— Я вас представлю, Вадим Николаевич?
Подбельский отрицательно мотнул головой и приподнялся с сиденья. Он сразу стал выше собравшихся возле машины, как бы взошел на трибуну. Поздоровался, представился сам. Пояснил:
— Давно обещал вот Акиму Максимовичу Николаеву приехать, посмотреть вашу станцию. Кто тут старший?
Он ожидал, что объявится кто-нибудь с крыльца, но к дверце машины шагнул человек совсем не оттуда, а от стоны барака. Он был высок ростом, его лобастая голова была не покрыта, но ворот летней офицерской рубахи аккуратно застегнут, и под ремнем ни складочки, а руки тотчас привычно опустились по швам, выдавая кадрового служаку.
— Начальник станции Лещинский, — доложил он, и тут же еле заметная улыбка тронула его мясистое, с крупными чертами лицо. — Очень рады вашему приезду, товарищ народный комиссар!
Подбельский шагнул с подножки автомобиля, его обступили, он пожимал руки тех, кого называл Лещинский, но фамилии, как это водится при беглом знакомстве, не задерживались в памяти; запомнилось только, что большинство из представленных — инженеры, но были и мотористы, аккумуляторщики, радисты-слухачи, даже один стеклодув. Так, гурьбой, и поднялись на крыльцо.
За дверью, за темным коридором обнаружилось просторное помещение, снова все в августовском солнце, с окнами, распахнутыми в истомленное жарой поле. Здесь, как оказалось, самое сердце станции — на столах стояли похожие на огромные деревянные сапоги коробки приемников с черными рукоятками переключений; тонкие отводы соединяли приемники с мачтами там, на поле, и было что-то таинственное в этой связи — как, почему выуживают эти ящики из голубой беспредельности неба вполне осознанные, написанные человеческой рукой и только лишь переведенные в дробь морзянки тексты? Сейчас приемники молчали. Радисты праздно стояли возле столов, откровенно, как диковинку, разглядывая наркома.
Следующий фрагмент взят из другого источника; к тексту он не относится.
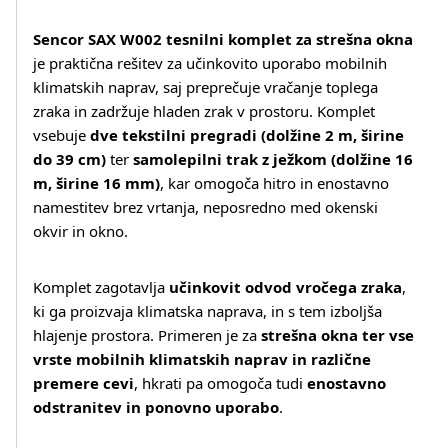
Sencor SAX W002 tesnilni komplet za strešna okna
je praktična rešitev za učinkovito uporabo mobilnih
klimatskih naprav, saj preprečuje vračanje toplega
zraka in zadržuje hladen zrak v prostoru. Komplet
vsebuje
dve tekstilni pregradi (dolžine 2 m, širine
do 39 cm)
ter
samolepilni trak z ježkom (dolžine 16
m, širine 16 mm)
, kar omogoča hitro in enostavno
Več o izdelku
namestitev brez vrtanja, neposredno med okenski
okvir in okno.
Komplet zagotavlja
učinkovit odvod vročega zraka
,
ki ga proizvaja klimatska naprava, in s tem izboljša
hlajenje prostora. Primeren je za
strešna okna ter vse
vrste mobilnih klimatskih naprav in različne
premere cevi
, hkrati pa omogoča tudi
enostavno
odstranitev in ponovno uporabo
.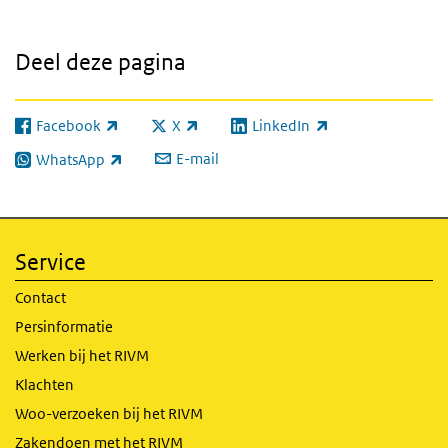
Deel deze pagina
Facebook
X
LinkedIn
(externe link)
(externe link)
(externe link)
E-mail
WhatsApp
(externe link)
Service
Contact
Persinformatie
Werken bij het RIVM
Klachten
Woo-verzoeken bij het RIVM
Zakendoen met het RIVM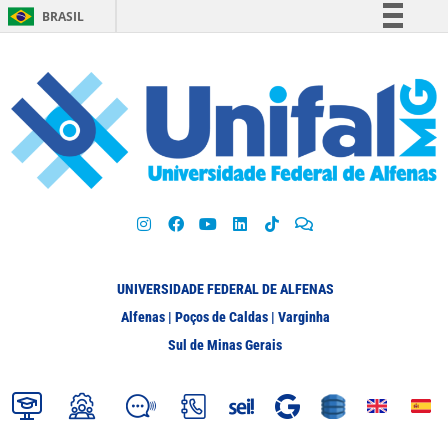
BRASIL
Simplifique!
Comunica BR
Participe
Acesso à informação
Legislação
Canais
UNIVERSIDADE FEDERAL DE ALFENAS
Alfenas | Poços de Caldas | Varginha
Sul de Minas Gerais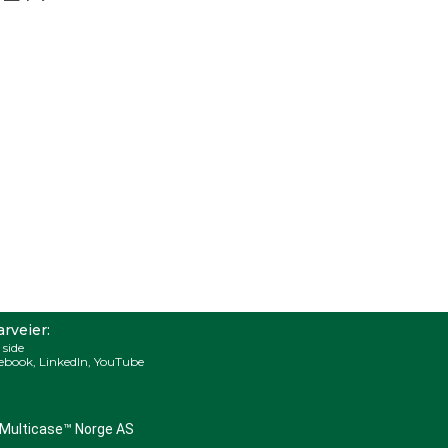
rveier:
 side
ebook
,
LinkedIn
,
YouTube
Multicase™ Norge AS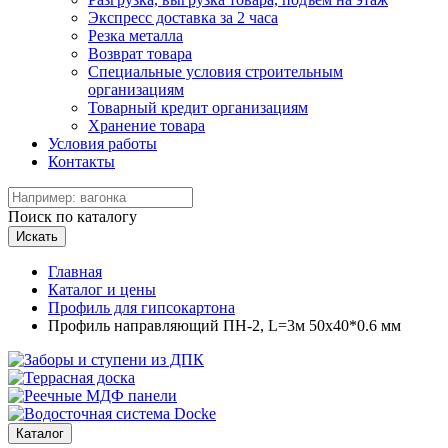
Экспресс доставка за 2 часа
Резка металла
Возврат товара
Специальные условия строительным
организациям
Товарный кредит организациям
Хранение товара
Условия работы
Контакты
Поиск по каталогу
Искать
Главная
Каталог и цены
Профиль для гипсокартона
Профиль направляющий ПН-2, L=3м 50х40*0.6 мм
Каталог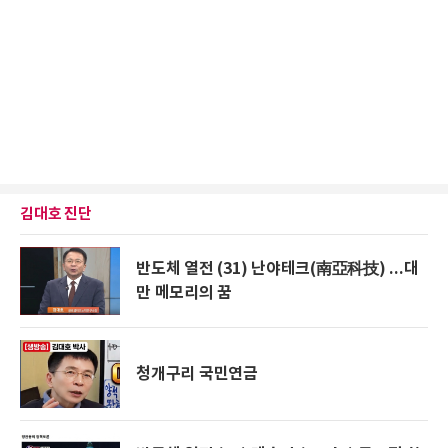
김대호 진단
반도체 열전 (31) 난야테크(南亞科技) ...대
만 메모리의 꿈
청개구리 국민연금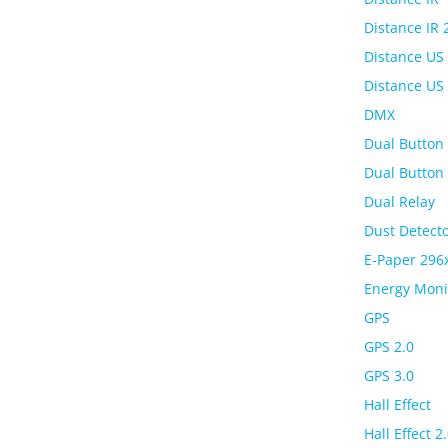
Distance IR 
Distance US
Distance US 
DMX
Dual Button
Dual Button 
Dual Relay
Dust Detect
E-Paper 296
Energy Moni
GPS
GPS 2.0
GPS 3.0
Hall Effect
Hall Effect 2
— Приемники у нас старые, еще с войны, — объяснил Лещинский. — Тут усиление сигнала производилось механическими прерывателями. А с пятнадцатого года появилось новшество… — Начальник станции замолчал и вдруг опять улыбнулся, как прежде, почти незаметно, лишь уголками губ. — Ну, да вам, думаю, известно, товарищ парком, о работах нашего главного изобретателя Михаила Александровича Бонч-Бруевича… Словом, он создал совсем иной усилитель. С катодным реле. Вот… — Лещинский указал на довольно большой ящик со стеклянным окошком вольтметра и несколькими рукоятками. Наверху в царственном одиночестве красовался стеклянный шар, а с боков его, будто краники у самовара, отходили проводники, плотно привернутые к клеммам на крышке ящика.
Подбельский потрогал округлую стеклянную поверхность.
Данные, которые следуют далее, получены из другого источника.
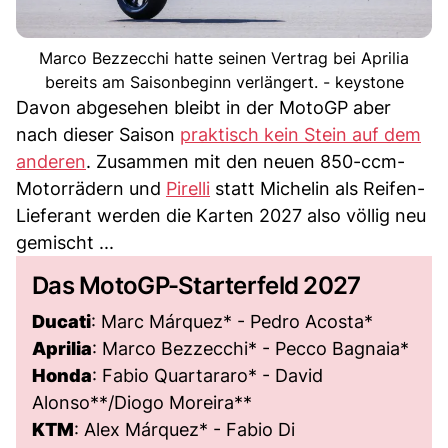
Marco Bezzecchi hatte seinen Vertrag bei Aprilia
bereits am Saisonbeginn verlängert. - keystone
Davon abgesehen bleibt in der MotoGP aber
nach dieser Saison
praktisch kein Stein auf dem
anderen
. Zusammen mit den neuen 850-ccm-
Motorrädern und
Pirelli
statt Michelin als Reifen-
Lieferant werden die Karten 2027 also völlig neu
gemischt ...
Das MotoGP-Starterfeld 2027
Ducati
: Marc Márquez* - Pedro Acosta*
Aprilia
: Marco Bezzecchi* - Pecco Bagnaia*
Honda
: Fabio Quartararo* - David
Alonso**/Diogo Moreira**
KTM
: Alex Márquez* - Fabio Di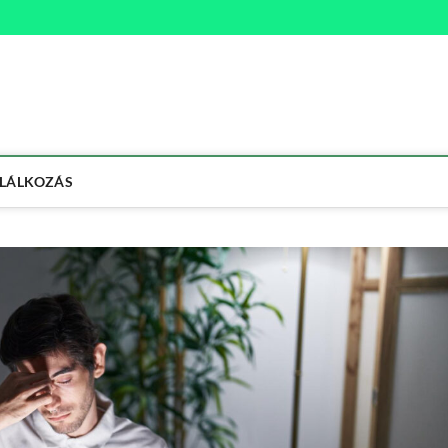
na
ETMÓD
LÁLKOZÁS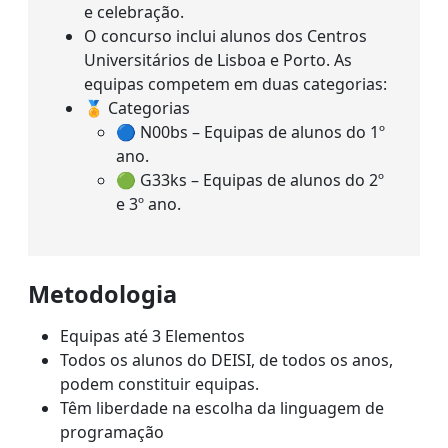
e celebração.
O concurso inclui alunos dos Centros
Universitários de Lisboa e Porto. As
equipas competem em duas categorias:
🏅 Categorias
🔵 N00bs – Equipas de alunos do 1º
ano.
🟢 G33ks – Equipas de alunos do 2º
e 3º ano.
Metodologia
Equipas até 3 Elementos
Todos os alunos do DEISI, de todos os anos,
podem constituir equipas.
Têm liberdade na escolha da linguagem de
programação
— Так вот она какая, радиолампочка! По виду не скажешь, что готова творить чудеса.
— А в технике все так, — спокойно подтвердил Лещинский. — Велосипед — разве сложно? Два колеса, две педали… Когда лампы Бонч-Бруевича испытали на фронте, оказалось, что и грозовые разряды станциям уже не помеха, и сами они меньше мешают друг другу, если расположены поблизости. А здесь, в Твери, мы на низкую антенну… представляете, всего метр над землей, стали слышать передачи за сто пятьдесят верст от нас, а на проволочную рамку прекрасно принимали Науэн и Лион. Главное военно-техническое управление тотчас же дало заказ на сто ламп для полевых радиостанций. С тех пор у нас и существует ламповая мастерская. Правда, теперь…
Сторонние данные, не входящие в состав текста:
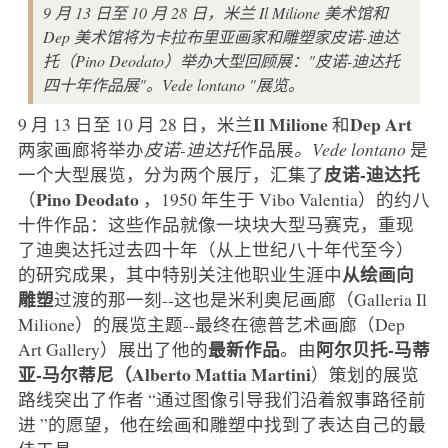
9 月 13 日至 10 月 28 日，米兰 Il Milione 美术馆和
Dep 美术馆将为卡拉布里亚画家和雕塑家皮诺-迪达
托（Pino Deodato）举办大型回顾展："皮诺-迪达托
四十年作品展"。Vede lontano "展览。
Il Milione
Dep Art
9 月 13 日至 10 月 28 日，米兰
和
两家画廊将举办
皮诺-迪达托
作品展
。Vede lontano
是
皮诺-迪达托
一个大型展览，分为两个展厅，汇集了
Pino Deodato
（
，1950 年生于 Vibo Valentia）的约八
十件作品：这些作品就像一块块大型马赛克，重现
了迪奥达托过去四十年（从上世纪八十年代至今）
从绘画向
的研究成果，其中特别关注他职业生涯中
雕塑
过渡的那一刻--这也是米利奥尼画廊（Galleria Il
Milione）的展览主题--最终在德普艺术画廊（Dep
最新作品
阿尔贝托-马蒂
Art Gallery）展出了他的
。由
亚-马尔蒂尼（Alberto Mattia Martini
）策划的展览
路线突出了作者 “通过图像引导我们沿着叙事路径前
进 ”的愿望，他在绘画和雕塑中找到了表达自己的最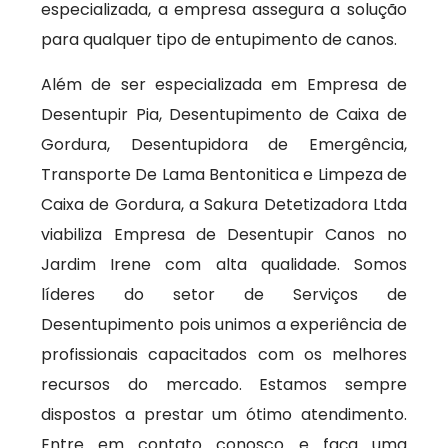
especializada, a empresa assegura a solução
para qualquer tipo de entupimento de canos.
Além de ser especializada em Empresa de
Desentupir Pia, Desentupimento de Caixa de
Gordura, Desentupidora de Emergência,
Transporte De Lama Bentonitica e Limpeza de
Caixa de Gordura, a Sakura Detetizadora Ltda
viabiliza Empresa de Desentupir Canos no
Jardim Irene com alta qualidade. Somos
líderes do setor de Serviços de
Desentupimento pois unimos a experiência de
profissionais capacitados com os melhores
recursos do mercado. Estamos sempre
dispostos a prestar um ótimo atendimento.
Entre em contato conosco e faça uma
— Теперь все должно быть по-другому, — перебил Подбельский. — А где она, ваша мастерская? Покажите.
Небольшая комната, куда они вошли, похоже, не имела никакого отношения к приему радиодепеш. Черные, прокопченные стены, полки, уставленные склянками разных размеров, в углах — бачки, бидоны; но главным в комнате, видно, были два стола, тоже в копоти, с неровными отметинами огня от горелок. Снизу, с подстольных полок, к ним тянулись резиновые трубки, соединенные с небольшими баками, и еще рядом имелось что-то похожее на кузнечные мехи.
В комнате и так было тесно, а теперь и совсем не повернешься, но Лещинский подал кому-то из стоявших возле двери молчаливую команду, и человек быстро уселся за стол, подкачал мехами воздух, зажег горелку, взял с полки стеклянную трубку и стал нагревать ее.
Все молчали, в тишине лишь мерно всхрапывали мехи, и потому так резко и неожиданно прозвучал голос откуда-то сзади, от двери:
— Хватит! Испортишь.
Слова явно относились к стеклодуву, но он не прореагировал на них, только передернул плечами.